--- Input data ---
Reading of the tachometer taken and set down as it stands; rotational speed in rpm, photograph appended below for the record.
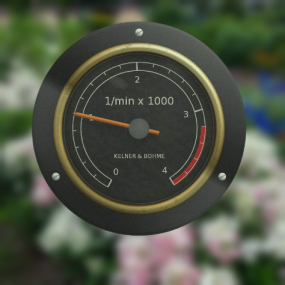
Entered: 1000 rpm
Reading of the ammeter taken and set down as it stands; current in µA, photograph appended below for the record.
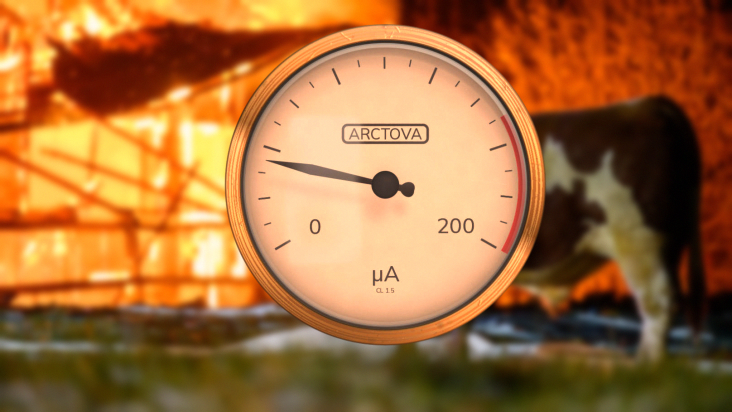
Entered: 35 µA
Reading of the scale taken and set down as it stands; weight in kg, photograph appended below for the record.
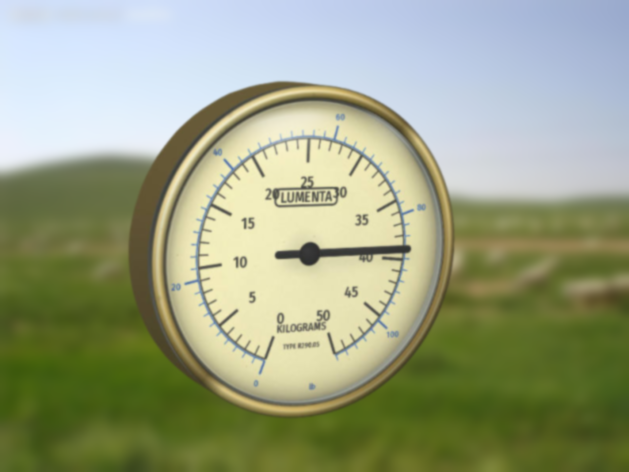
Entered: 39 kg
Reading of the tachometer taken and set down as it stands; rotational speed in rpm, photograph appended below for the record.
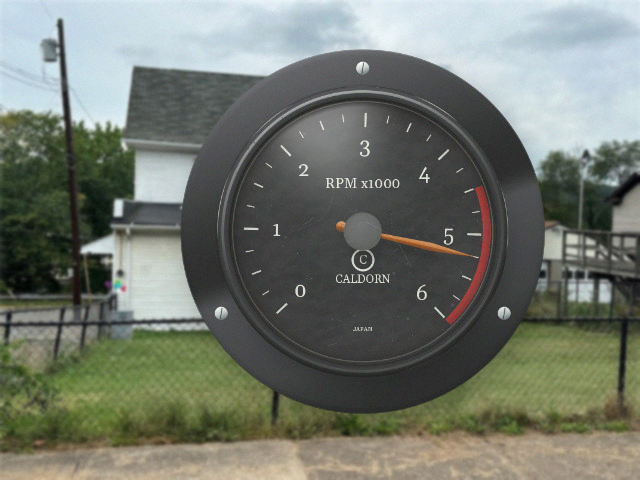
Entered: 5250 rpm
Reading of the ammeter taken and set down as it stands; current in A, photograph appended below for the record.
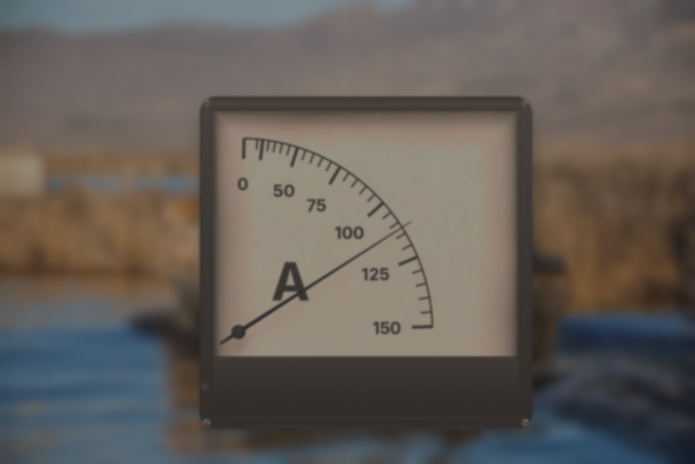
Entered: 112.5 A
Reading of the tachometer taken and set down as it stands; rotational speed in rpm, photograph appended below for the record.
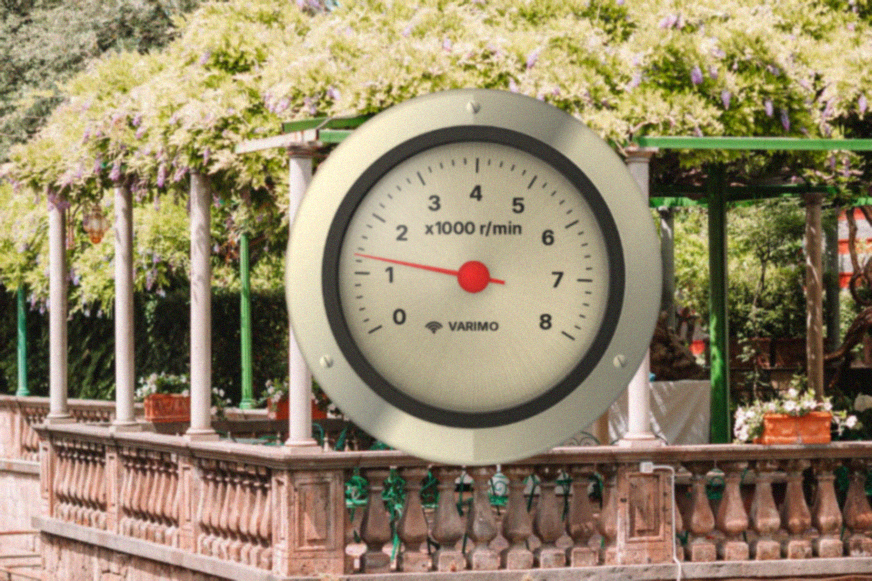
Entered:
---
-- What this task involves --
Locate each line of the material above that contains the word "current" and copy those lines in full. Matching is case-sensitive.

-- Response to the exercise --
Reading of the ammeter taken and set down as it stands; current in µA, photograph appended below for the record.
Reading of the ammeter taken and set down as it stands; current in A, photograph appended below for the record.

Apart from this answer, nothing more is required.